There is nothing like a hard, challenging project to bring people together. You bond over, difficult client demands, demanding bosses, late nights or tired mornings. You bond over the proverbial water cooler, out for some caffeinated drinks. The social aspects WERE your job really, building rapport on the one hand and being fulfilled by being part of a “pack”.
A “job” offered way more than financial security, it was place for you to be you and be seen.
5. Nothing is Worthwhile if it doesn’t involve a little…
Looking back and having had the time to think of why I wanted so badly to quit my job, I realized that part of the reason so that I didn’t feel like I was going anywhere. I wasn’t able to see my future at the company or in that career path. I was impatient.
By then, I had been on that career path for over 8 years and aside from being bored, I was restless. I was suffering from the mindset of being future-oriented. I couldn’t see my future in the crystal ball so I decided to leave it.
This pain or suffering, as I call it, came from my impatience to suck it up in the short term for long term gain. I’m not saying this is the case for everyone, but this is certainly how it was for me. I chose to quit my job because I didn’t want to put in the work that was necessary now.
I know there are those that would say to “pay your dues” – though it sounds bad, there is a lot of wisdom in that saying.
Here, let me give you an example that maybe is more accessible and relatable. Have you every seen the career of acting and actors struggles? Most people in that field never “make it”. They shuffle around Hollywood or NYC to get cameo roles or small theatre productions, but most people never make enough money or are high profile enough to sustain a full-time profession as an actor.
But if you had the opportunity to watch celebrity interviews on Late Night shows or more in-depth ones like Inside the Actors Studio or Charlie Rose, you’ll notice what the common theme is.

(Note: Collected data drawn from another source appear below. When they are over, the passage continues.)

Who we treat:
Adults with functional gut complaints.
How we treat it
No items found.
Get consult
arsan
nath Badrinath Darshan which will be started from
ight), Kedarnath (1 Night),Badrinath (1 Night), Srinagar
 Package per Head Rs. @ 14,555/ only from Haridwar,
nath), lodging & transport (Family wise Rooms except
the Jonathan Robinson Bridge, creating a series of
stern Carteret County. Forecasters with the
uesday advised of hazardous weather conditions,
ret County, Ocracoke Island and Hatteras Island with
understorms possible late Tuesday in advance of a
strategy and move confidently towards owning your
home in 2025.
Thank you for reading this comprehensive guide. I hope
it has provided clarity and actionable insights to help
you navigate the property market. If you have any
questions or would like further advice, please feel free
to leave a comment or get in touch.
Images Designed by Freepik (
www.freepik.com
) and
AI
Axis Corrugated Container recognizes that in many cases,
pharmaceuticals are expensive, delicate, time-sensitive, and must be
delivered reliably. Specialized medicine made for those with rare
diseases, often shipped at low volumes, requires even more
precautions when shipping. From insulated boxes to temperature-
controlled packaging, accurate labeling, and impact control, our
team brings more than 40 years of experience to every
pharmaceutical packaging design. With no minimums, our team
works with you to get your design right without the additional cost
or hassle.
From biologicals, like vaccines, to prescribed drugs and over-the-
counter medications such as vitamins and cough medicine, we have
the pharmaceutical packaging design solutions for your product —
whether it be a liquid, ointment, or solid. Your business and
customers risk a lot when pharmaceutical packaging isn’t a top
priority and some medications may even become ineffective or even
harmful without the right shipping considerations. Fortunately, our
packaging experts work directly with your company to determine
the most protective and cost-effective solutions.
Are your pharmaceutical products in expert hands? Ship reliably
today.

These actors careers were to take every opportunity they could find. They paid their dues, they auditioned, worked, just let the chips fell where they did. Of course, there is a degree of luck and being at the right place at the right time, but the key is to take on as many paying jobs as possible to get exposure, gain experience, gain knowledge and go from there.
If only I had a brief career in acting, would I have been more patient with how things were to turn out. There is something to be said about playing the long-game over thinking just about the short term events.

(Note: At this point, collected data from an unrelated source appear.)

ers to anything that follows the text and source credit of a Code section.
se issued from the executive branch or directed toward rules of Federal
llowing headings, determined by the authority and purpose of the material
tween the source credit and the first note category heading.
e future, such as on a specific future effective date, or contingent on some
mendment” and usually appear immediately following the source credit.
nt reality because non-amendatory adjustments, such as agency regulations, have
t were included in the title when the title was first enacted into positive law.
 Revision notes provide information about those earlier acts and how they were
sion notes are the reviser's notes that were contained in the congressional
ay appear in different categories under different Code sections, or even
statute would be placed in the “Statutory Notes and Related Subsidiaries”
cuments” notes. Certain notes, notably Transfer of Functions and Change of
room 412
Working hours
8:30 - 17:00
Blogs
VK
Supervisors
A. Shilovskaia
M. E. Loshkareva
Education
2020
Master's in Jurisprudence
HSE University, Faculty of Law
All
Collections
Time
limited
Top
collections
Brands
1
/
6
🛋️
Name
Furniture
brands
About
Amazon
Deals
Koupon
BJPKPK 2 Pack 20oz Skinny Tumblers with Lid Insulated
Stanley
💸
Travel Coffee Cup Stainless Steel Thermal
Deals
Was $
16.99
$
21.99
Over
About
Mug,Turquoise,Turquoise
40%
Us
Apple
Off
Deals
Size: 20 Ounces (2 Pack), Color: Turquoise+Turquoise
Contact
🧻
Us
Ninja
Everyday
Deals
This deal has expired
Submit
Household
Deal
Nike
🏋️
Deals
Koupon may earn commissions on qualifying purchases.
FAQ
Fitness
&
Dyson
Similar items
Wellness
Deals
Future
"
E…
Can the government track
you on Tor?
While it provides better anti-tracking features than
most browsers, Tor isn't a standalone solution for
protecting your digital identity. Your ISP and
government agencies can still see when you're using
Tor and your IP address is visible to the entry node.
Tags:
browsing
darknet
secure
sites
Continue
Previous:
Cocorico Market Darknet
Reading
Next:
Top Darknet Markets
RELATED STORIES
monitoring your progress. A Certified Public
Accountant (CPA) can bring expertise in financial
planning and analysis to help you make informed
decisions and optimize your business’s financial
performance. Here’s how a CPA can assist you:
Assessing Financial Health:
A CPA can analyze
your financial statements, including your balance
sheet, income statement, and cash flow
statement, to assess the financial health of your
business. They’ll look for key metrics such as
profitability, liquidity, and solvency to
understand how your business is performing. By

Frankly, I didn’t enjoy myself on the job and I wished I had enjoyed it more and focused more on the present and being patient with the circumstances.
Almost everyday now on Entrepreneur.com, Inc Magazine or Medium is filled with stories of people making it big. It’s achievable and possible but keep what I’ve learned in the article in mind. My general suggestion is to keep your part-time job and find other ways to increase your hours, increase your skills or increase your payout (by freelancing for example).
The summary of findings – don’t quit your full-time, 9-to-5 job. At least not yet. The best thing to do if you have an inclination to want to do something is to do it on the side. Be a Freelancer. Start a side hustle or side gig. These days it’s as easy as ever to start something on the side while still keeping your job.
And be patient. Take any gigs coming at you.